Three variants of “death spiral” in figure skating are recognized: the backward-inside, forward-inside and forward-outside death spirals, originally named the Cosmic Spiral, Life Spiral and Love Spiral, respectively. A complementary process, as a form of “birth spiral”, can be recognized in stigmergy, namely the indirect coordination and self-organization between agents or actions through the environment (L. Marsh and C. Onof, Stigmergic epistemology, stigmergic cognition, Cognitive Systems Research. 9, 2008, 1-2; Guy Theraulaz, A Brief History of Stigmergy, Artificial Life, 5, 1999, 2).
Collaborative open source projects and social movements are now studied as providing insights into the emergence of large-scale peer production and the growth of gift economy, as notably articulated in a proposal for governance by stigmergy by Heather Marsh (Binding Chaos: mass collaboration on a global scale, 2013; The Creation of Me, Them and Us, 2020). A spiral features prominently on the cover of the latter.
The question here is whether greater insight is to be obtained from representation of the Fibonacci spiral in 3D, as an approximation to the so-called golden spiral. Specifically how might this assist in reconciling distinctions of relevance to psychosocial development — or its progressive constraint. Given the sense in which “flowering” is used metaphorically to describe the development of cultures, the further question is whether the metaphor can be articulated to a greater degree in the light of phyllotaxis — and the culminating process of petal loss as precursor to fruit and seed (Flowering of Civilization — Deflowering of Culture: flow as a necessarily complex experiential dynamic, 2014). The study of “stigmergic optimization” has notably recognized the role of the Fibonacci pattern (Abraham Ajith, et al, Stigmergic Optimization, 2006).
A potentially significant aspect of this exploration is the manner in which the Fibonacci pattern is related to the golden ratio — esteemed for the aesthetic framing it offers, most notably in the proportions of architecture and design. In particular the focus here is on how this sense of proportion might be fruitfully extended to the design of psychosocial structures, most notably the architecture of knowledge, the design of organizations and the strategies of governance.
Are there limits yet to be appropriately recognized, as can be variously argued (Gyorgy Doczi, The Power of Limits: proportional harmonies in nature, art, and architecture, 1981; K. J. Niklas, The role of phyllotatic pattern as a “developmental constraint” on the interception of light by leaf surfaces, Evolution, 42, 1988; Limits to Human Potential, 1976).

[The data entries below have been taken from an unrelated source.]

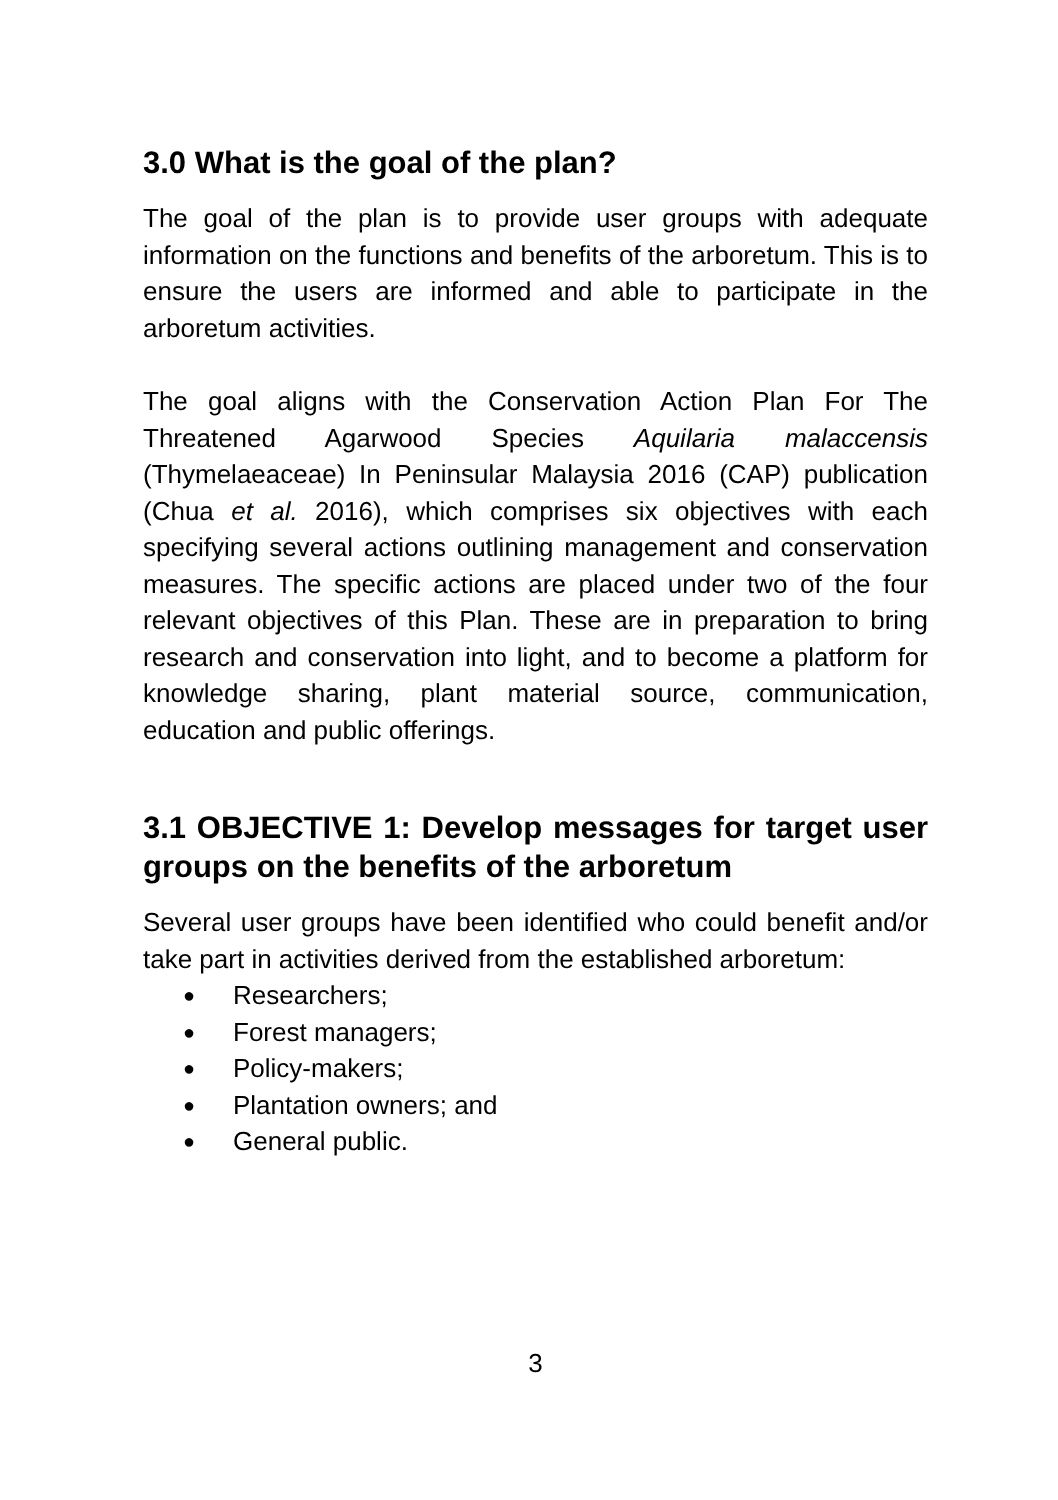3.0 What is the goal of the plan?
The goal of the plan is to provide user groups with adequate information on the functions and benefits of the arboretum. This is to ensure the users are informed and able to participate in the arboretum activities.
The goal aligns with the Conservation Action Plan For The Threatened Agarwood Species Aquilaria malaccensis (Thymelaeaceae) In Peninsular Malaysia 2016 (CAP) publication (Chua et al. 2016), which comprises six objectives with each specifying several actions outlining management and conservation measures. The specific actions are placed under two of the four relevant objectives of this Plan. These are in preparation to bring research and conservation into light, and to become a platform for knowledge sharing, plant material source, communication, education and public offerings.
3.1 OBJECTIVE 1: Develop messages for target user groups on the benefits of the arboretum
Several user groups have been identified who could benefit and/or take part in activities derived from the established arboretum:
● Researchers;
● Forest managers;
● Policy-makers;
● Plantation owners; and
● General public.
3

Part of the difficulty lies in the sense in which both the Fibonacci sequence and the golden ratio proportion (in its various manifestations) are abstractions which are not immediately suggestive of how they can be interrelated — usefully and comprehensibly. The experimental construction of the spiral in 3D may therefore be suggestive in this respect. The long tradition of “saying it with flowers” may imply significance as yet to be explored with respect to global governance.